My thought was more of a spline end- where you could take the end out, rotate it, and bolt it back in. Splines can take tremedous loads. For this- one could even use a blade design that was cut from a torsion spring. Should work great.

Ian F UberDork
June 5, 2012 8:06 a.m.

Yes, but the torque forces are still concentrated on the specific mounting points of the beam at each end of the bar. Unless you can vary the diameter of the bar, and thus its stiffness, I'm not sure how rotating the beam will change anything other than maybe tweaking the bar towards one side or the other.

alfadriver UberDork
June 5, 2012 8:15 a.m.
Ian F wrote: Yes, but the torque forces are still concentrated on the specific mounting points of the beam at each end of the bar.

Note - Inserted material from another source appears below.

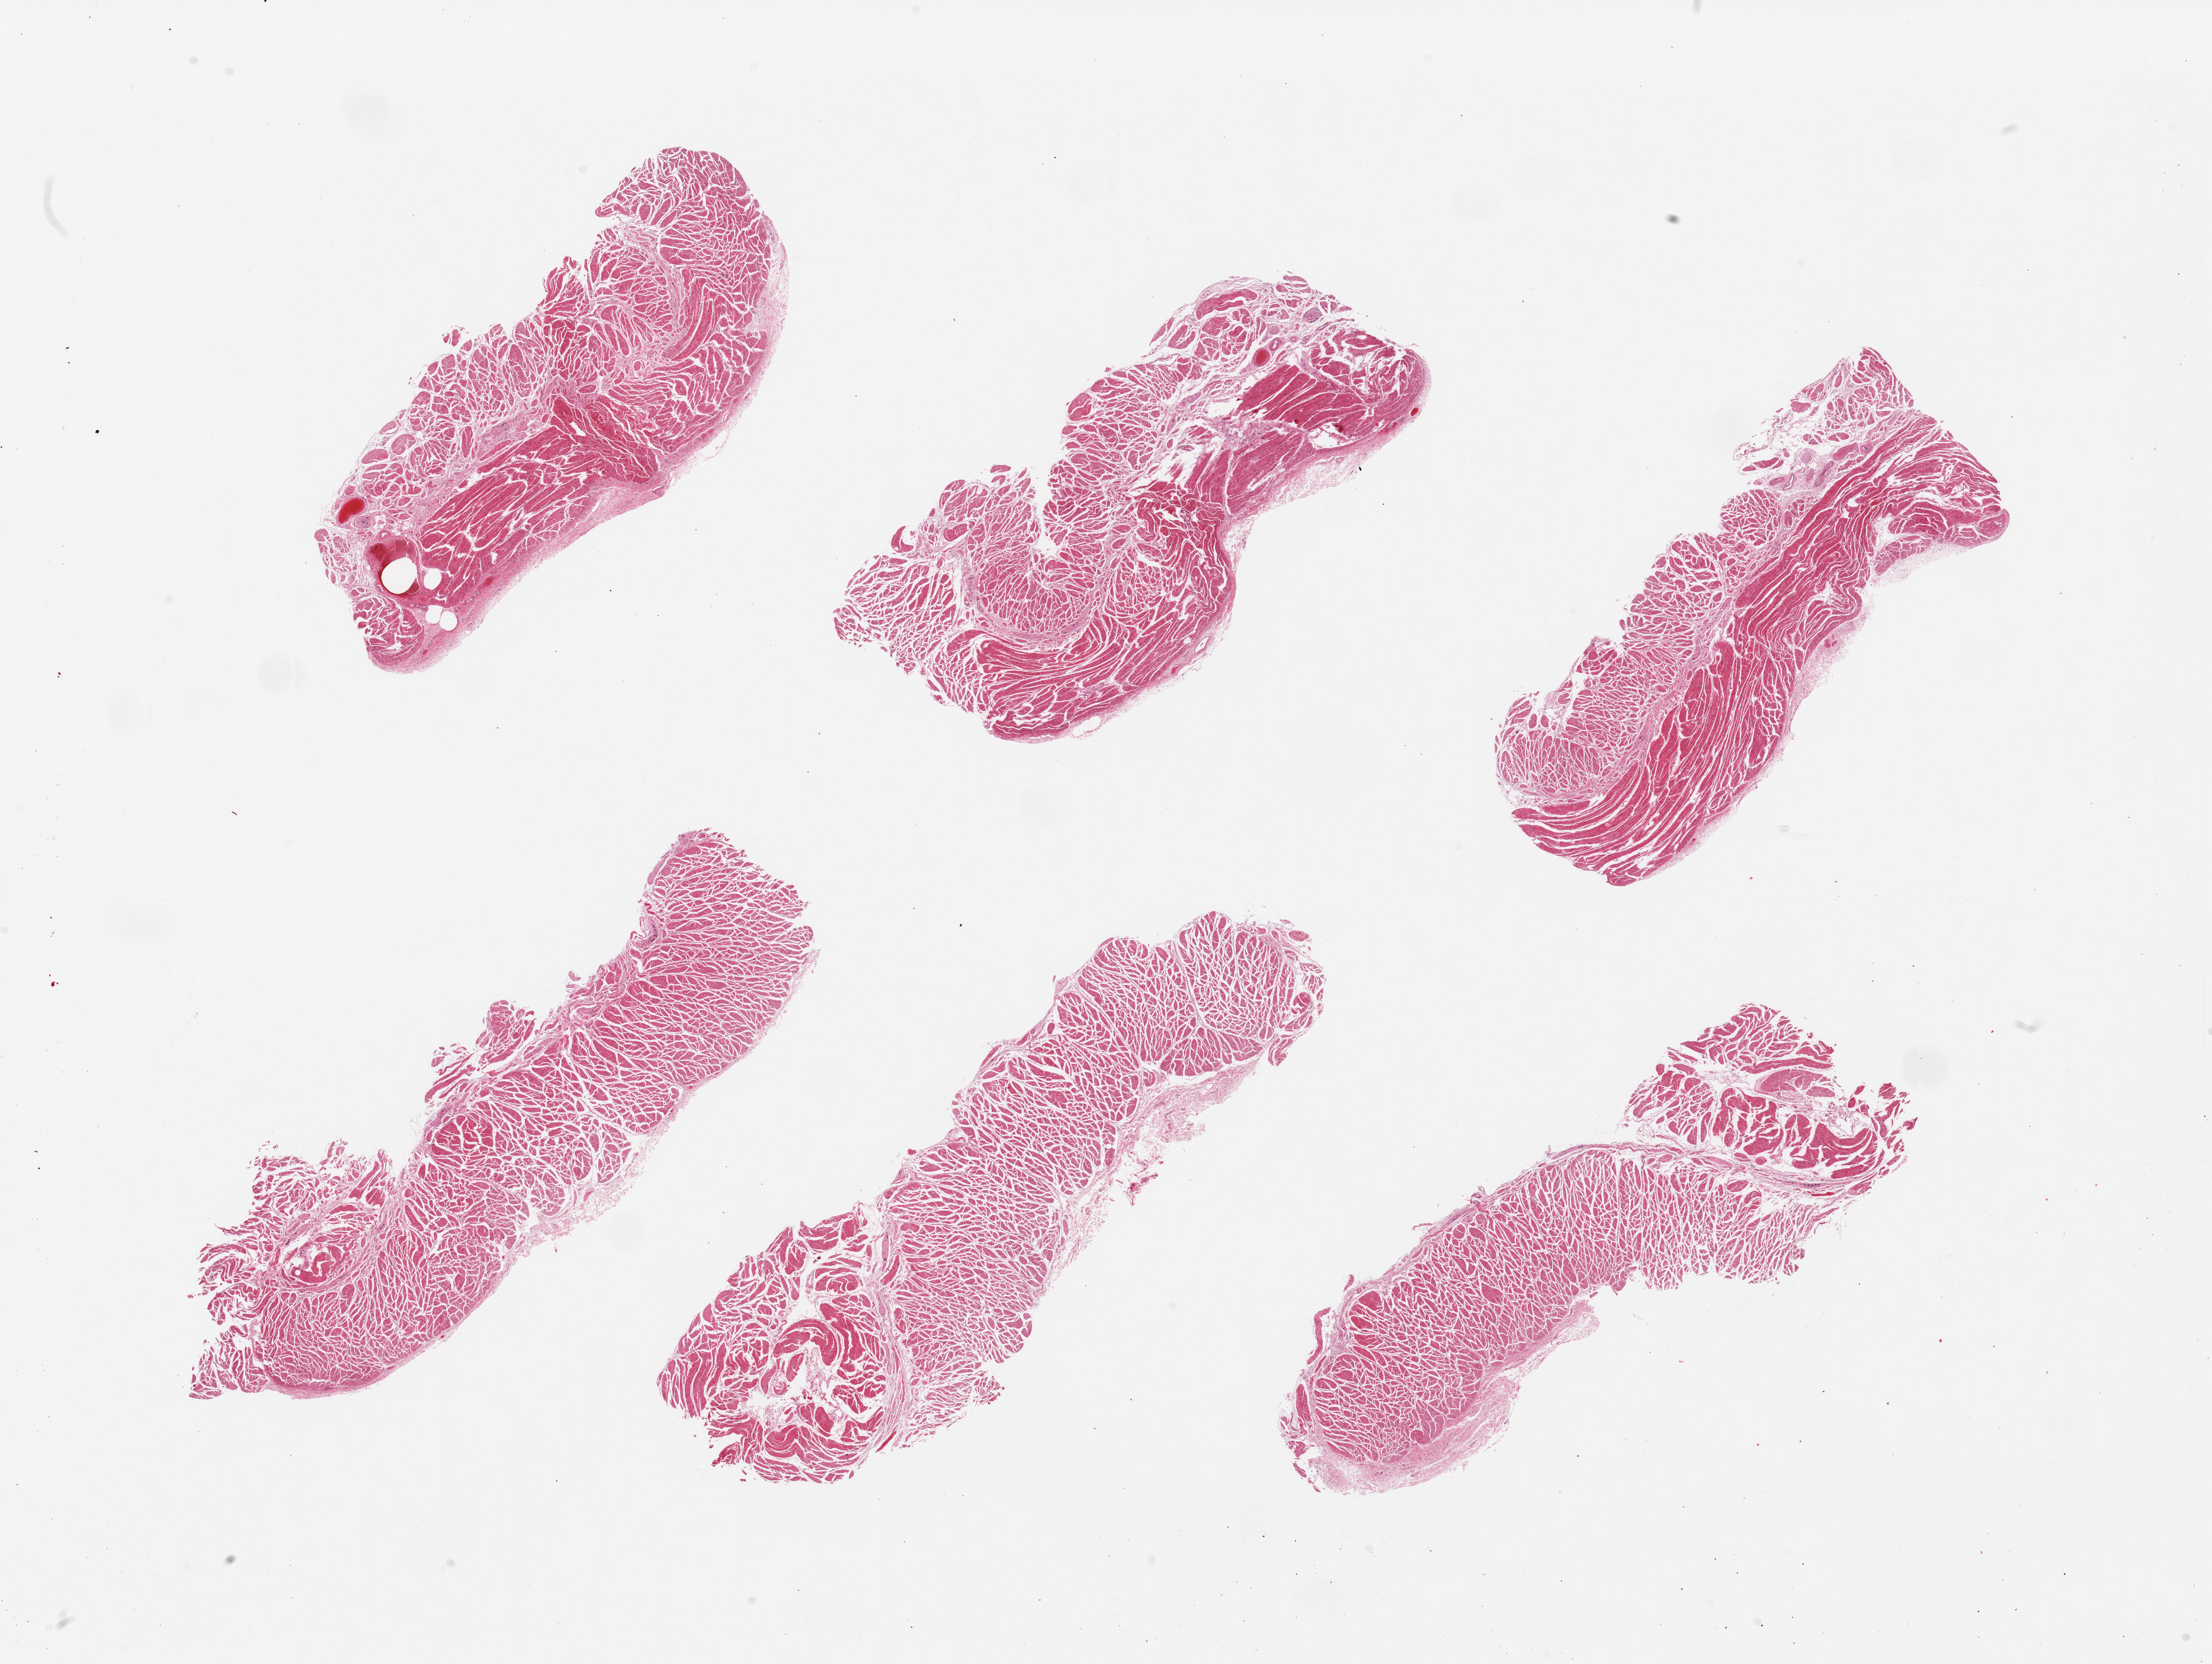
Whole-slide image, haematoxylin and eosin stain, brightfield — shown as a low-resolution overview of the whole scanned area (about 29.5 x 22.2 mm, acquisition: 20x scan); PAXgene-fixed paraffin-embedded (PFPE) section; target tissue: gastroesophageal junction; donor tissue sample.
Review note (as recorded): 6 pieces; well trimmed.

Unless you can vary the diameter of the bar, and thus its stiffness, I'm not sure how rotating the beam will change anything other than maybe tweaking the bar towards one side or the other.

If you put the beam far enough out, more of the force will be in bending instead of twisting. And the bending stiffness is easy to manipulate via the cross section that will be tried to be bent.

Yes, all of that force does have to move through the mounting ends and into the twist beam, but that seems like a farily basic design.

One of the cool things about using the stiffness of a twist beam to act as a sway bar is that you can put the additional stiffness anywhere, not just below the car.

mazdeuce HalfDork
June 5, 2012 8:15 a.m.

I think that's the difference. In a kart the bar is actually bending, so rotating something non symmetrical works. With a twist beam, it's just twisting, mostly anyway, so that same idea won't work.
The Racing Beat bar clamps on with what looks like fancy exhaust clamps, which is pretty nifty from a stress reduction standpoint. The bar is welded to end plates though. If you had a bar that was splined along its length, or square or something, and you could slide the clamps in and out you could adjust the effective length of the bar and it's stiffness.

dyintorace UltraDork
June 5, 2012 8:19 a.m.
Derick Freese wrote: I just noticed it, but is that Tucker's $2011 Miata in the background there?

As a matter of fact, it is! I sold the car to the rally school as an addition to their school fleet. Rumor has it that it raced in the recent Daytona chump car race too. I wonder if they kept the turbo on for that. If so, it would have been pretty illegal by CC standards!